The Ghulam Mustafa Trust is run by a voluntary group based in Rochdale, in the north of England, with another outlet in Pakistan. It is a registered charity with the self-proclaimed aim to “prevent or provide relief to those who suffer from poverty”.
In the amateur video, the campaigner accuses Jews of using secret microchips in Samsung smartphones to track users’ photographs.
As he dismantles his new phone, the man says: “They [Jews] are recording every photo of yours on your battery. I’m seeing if they have on mine.”
Peeling off what appears to be a tracking system, he adds: “You should take that off because they are recording every photograph of yours, these f***ing Jews. You should take this off. Look at that, they should not be on your phone battery.”
In spite of the vile anti-Semitic smear in the clip, which was originally posted online as far back as June, the Charity Commission merely demanded that the video be removed from Facebook without any penalty against the Ghulam Mustafa Trust.
The commission simply asked the charity to improve its bureaucracy by adopting a social media policy, review offensive postings and to agree on a code of conduct for the charity’s trustees. The commission said:
“Earlier this year we engaged with the charity on this matter and made clear that the posting of the video on the charity’s website was wholly inappropriate, and unacceptable for a trustee to do so.
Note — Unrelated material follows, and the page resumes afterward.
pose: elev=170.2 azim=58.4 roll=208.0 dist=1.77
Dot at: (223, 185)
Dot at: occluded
“We raised concerns about whether the trustees had complied with their duties and brought the charity and its reputation into disrepute.
“We took immediate regulatory action in terms of requiring a number of steps to be taken regarding its Facebook account and we have an ongoing monitoring operation to check compliance with this.
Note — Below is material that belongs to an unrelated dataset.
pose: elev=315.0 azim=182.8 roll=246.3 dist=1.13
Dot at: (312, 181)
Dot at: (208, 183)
“Failure to comply with these steps could lead the Commission to take further action.”
The statement added: “Our powers to remove trustees from charities are currently limited. This is why we have asked for new powers – which are currently before Parliament in the Charities (Protection and Social Investment) Bill. The Bill will, for example, enable us to act where personal conduct affects fitness to be a trustee and it is in the public interest for us to act.
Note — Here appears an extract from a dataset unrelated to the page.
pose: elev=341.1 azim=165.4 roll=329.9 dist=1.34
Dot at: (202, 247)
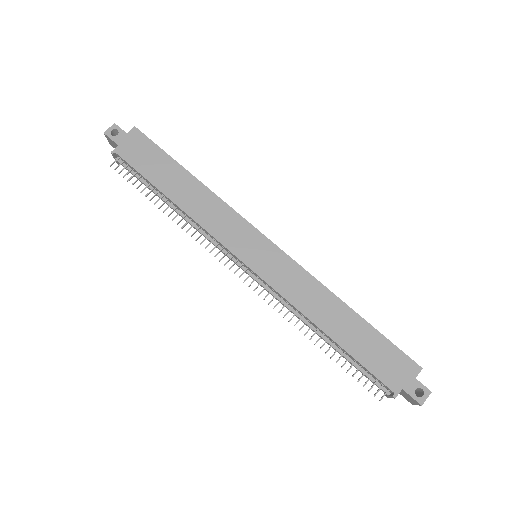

“Our regulatory engagement with the charity continues.”
Jonathan Sacerdori, Director of Communication at the Campaign Against Antisemitism, insisted it will be referring the Charity Commission’s decision on this matter to the Parliamentary and Health Service Ombudsman.
“David Cameron has spoken about how ‘ideas based on conspiracy that Jews exercise malevolent power’ contribute towards dangerous extremism,” Mr. Sacerdori said.
“Yet here we see the charity commission leaving a trustee in place running a charity, when he has personally made and spread exactly such a conspiracy theory via online video and social media.
“We know also that more and more Islamist extremists are influenced by social media videos and other content. Regulatory bodies like the Charity Commission have to use the powers they have to show this behaviour is totally unacceptable, rather than feebly giving actively antisemitic trustees a free pass.”
As Breitbart London reported in June, Asghar Bukhari, the founding member of the Muslim Public Affairs Committee UK (MPACK UK) was ridiculed after suggesting Zionists were breaking into his home to steal his shoes, leaving one behind to “let me know someone had been there”.